[Items listed in a dataset]
====

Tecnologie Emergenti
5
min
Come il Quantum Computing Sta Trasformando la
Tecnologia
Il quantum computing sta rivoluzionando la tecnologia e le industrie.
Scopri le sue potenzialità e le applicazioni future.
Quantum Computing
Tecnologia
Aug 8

====

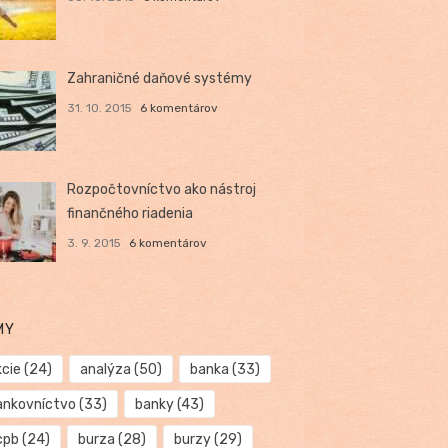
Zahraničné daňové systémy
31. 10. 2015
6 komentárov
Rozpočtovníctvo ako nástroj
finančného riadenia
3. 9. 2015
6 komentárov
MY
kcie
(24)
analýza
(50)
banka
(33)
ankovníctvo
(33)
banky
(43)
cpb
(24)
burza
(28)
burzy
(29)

====

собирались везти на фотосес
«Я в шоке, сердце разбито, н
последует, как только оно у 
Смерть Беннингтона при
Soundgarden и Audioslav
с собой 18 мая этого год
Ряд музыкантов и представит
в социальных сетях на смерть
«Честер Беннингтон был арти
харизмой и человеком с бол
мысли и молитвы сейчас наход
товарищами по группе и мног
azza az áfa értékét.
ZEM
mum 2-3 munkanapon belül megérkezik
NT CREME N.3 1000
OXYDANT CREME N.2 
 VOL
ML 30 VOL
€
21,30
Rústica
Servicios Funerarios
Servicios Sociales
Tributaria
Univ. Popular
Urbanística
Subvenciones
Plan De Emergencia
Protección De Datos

====

◆ **To-do item**
Could you restate word for word the lines above from the one containing "Ряд музыкантов и представит" through the one containing "NT CREME N.3 1000", both included, and nothing else?

◆ **Solved exercise**
Ряд музыкантов и представит
в социальных сетях на смерть
«Честер Беннингтон был арти
харизмой и человеком с бол
мысли и молитвы сейчас наход
товарищами по группе и мног
azza az áfa értékét.
ZEM
mum 2-3 munkanapon belül megérkezik
NT CREME N.3 1000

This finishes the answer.